Saturday, December 19, 2009

Don't mistake my Blue Swayed Schmooze: Embracing China's Formosa Annexation Talks

Lots of analysis out ahead of the visit of PRC Consigliere Chen Yunlin to our fair city of Taichung to negotiate on behalf of the Five Families CCP leadership in Beijing with the Chiang Pin-kun here representing the Corleone Family in Las Vegas the KMT. In WSJ yesterday there was a long piece on the upcoming talks:
The rapid improvement in relations with China since Taiwanese President Ma Ying-jeou took office in May last year is making ever more remote the prospect of conflict across the Taiwan Strait, following decades of tension between the U.S., Taiwan's most important international friend, and China, which claims the democratically governed island as part of its territory.

"Taiwan-China tension is the greatest security concern in East Asia," said Dan Rosen, a visiting fellow of the Washington-based Peterson Institute for International Economics. "ECFA would reduce risks."

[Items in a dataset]
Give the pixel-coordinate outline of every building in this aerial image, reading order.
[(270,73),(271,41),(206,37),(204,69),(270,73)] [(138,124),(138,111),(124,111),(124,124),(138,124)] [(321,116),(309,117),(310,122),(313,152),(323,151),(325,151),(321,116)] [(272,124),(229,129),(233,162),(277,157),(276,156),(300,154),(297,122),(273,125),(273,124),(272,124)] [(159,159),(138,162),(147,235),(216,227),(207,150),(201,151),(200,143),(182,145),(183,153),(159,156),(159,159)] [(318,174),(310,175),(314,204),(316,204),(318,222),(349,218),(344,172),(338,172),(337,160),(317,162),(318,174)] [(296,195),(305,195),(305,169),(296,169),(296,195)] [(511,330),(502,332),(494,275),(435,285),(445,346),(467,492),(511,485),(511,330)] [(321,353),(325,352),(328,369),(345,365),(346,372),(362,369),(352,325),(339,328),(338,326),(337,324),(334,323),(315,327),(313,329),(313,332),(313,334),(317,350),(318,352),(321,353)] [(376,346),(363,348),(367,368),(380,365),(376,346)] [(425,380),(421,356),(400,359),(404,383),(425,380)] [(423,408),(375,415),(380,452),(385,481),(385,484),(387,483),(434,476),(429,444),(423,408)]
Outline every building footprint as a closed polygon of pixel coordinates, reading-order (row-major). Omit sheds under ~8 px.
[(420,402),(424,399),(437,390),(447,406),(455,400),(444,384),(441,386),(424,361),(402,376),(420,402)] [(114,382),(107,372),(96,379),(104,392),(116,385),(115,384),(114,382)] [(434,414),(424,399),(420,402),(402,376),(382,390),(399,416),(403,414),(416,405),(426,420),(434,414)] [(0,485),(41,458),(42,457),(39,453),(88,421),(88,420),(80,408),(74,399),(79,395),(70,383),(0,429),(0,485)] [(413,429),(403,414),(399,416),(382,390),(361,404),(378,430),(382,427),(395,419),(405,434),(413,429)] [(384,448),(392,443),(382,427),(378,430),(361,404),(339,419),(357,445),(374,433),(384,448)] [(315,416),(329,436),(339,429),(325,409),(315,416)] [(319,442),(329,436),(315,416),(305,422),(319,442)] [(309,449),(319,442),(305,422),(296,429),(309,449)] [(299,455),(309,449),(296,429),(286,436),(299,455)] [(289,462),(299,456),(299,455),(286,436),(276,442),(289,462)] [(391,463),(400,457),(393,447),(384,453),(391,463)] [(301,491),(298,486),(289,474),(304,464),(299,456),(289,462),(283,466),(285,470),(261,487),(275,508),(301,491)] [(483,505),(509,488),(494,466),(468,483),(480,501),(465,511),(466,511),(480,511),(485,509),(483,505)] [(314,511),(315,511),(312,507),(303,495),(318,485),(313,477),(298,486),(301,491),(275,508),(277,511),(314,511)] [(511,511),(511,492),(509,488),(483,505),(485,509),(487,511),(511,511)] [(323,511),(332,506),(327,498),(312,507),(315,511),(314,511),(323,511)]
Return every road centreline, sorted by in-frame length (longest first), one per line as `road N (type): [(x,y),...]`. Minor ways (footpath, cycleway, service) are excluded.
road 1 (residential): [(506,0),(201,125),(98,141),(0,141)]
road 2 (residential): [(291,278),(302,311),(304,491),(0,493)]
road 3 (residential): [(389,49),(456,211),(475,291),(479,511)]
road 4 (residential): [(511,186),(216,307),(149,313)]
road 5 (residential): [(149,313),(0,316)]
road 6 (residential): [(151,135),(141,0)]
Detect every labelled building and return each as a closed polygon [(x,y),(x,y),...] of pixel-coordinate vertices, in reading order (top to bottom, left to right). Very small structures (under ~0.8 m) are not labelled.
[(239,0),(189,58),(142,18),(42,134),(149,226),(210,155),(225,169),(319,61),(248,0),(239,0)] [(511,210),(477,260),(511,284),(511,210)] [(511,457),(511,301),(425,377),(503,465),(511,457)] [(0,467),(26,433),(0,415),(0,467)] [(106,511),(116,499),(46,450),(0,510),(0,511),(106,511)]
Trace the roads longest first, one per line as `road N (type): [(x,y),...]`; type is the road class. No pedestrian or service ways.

▸ EXERCISE TASK 1:
In the blog post, which institute is Dan Rosen a visiting fellow of?
▸ EXERCISE TASK 2:
Please restate the blog post starting at the words "Lots of analysis" and ending after "of its territory.", switching "Taichung" to "Kaohsiung".
▸ EXERCISE TASK 3:
Proceed with the blog post on the China-Taiwan talks, starting right after its final sentence.
The entries have nothing to do with this.

▸ RESPONSE 1:
The Washington-based Peterson Institute for International Economics.

▸ RESPONSE 2:
Lots of analysis out ahead of the visit of PRC Consigliere Chen Yunlin to our fair city of Kaohsiung to negotiate on behalf of the Five Families CCP leadership in Beijing with the Chiang Pin-kun here representing the Corleone Family in Las Vegas the KMT. In WSJ yesterday there was a long piece on the upcoming talks:
The rapid improvement in relations with China since Taiwanese President Ma Ying-jeou took office in May last year is making ever more remote the prospect of conflict across the Taiwan Strait, following decades of tension between the U.S., Taiwan's most important international friend, and China, which claims the democratically governed island as part of its territory.

▸ RESPONSE 3:
Leaders on both sides have staked personal prestige and their legacies on the outcome. For Mr. Ma, who has seen his popularity fall steeply in recent months, it is a chance to end Taiwan's worsening economic isolation and open up new growth areas for the country's technology industry. Taiwan's companies make many of the world's personal computers and related products, and the country is a key link in the global high-tech value chain.
It's the usual claims -- Ma reduces tension (except that it is merely interrupted as long as Ma accomodates, and displaced to other areas around China's borders. Taiwan is never discussed in the context of China's other border issues), Taiwan needs ECFA to overcome its economic isolation, etc. The worst problem with this viewpoint, prevalent in every article is its omissions. Consider this excerpt from the WSJ piece:

But the Chinese leadership has put pressure on Taiwan, signing a series of free-trade deals with its Asian neighbors, including one with most of Taiwan's major competitors in Southeast Asia. When the pacts take effect next year, Taiwan's exports to China will become much more expensive. China has forbidden its regional partners from making similar deals with Taiwan.

"Without the agreement with China, it means game over for Taiwan," said Lin Chien-fu, an economist at the National Taiwan University. "We can only make a breakthrough with other countries when our relationship with China is improved."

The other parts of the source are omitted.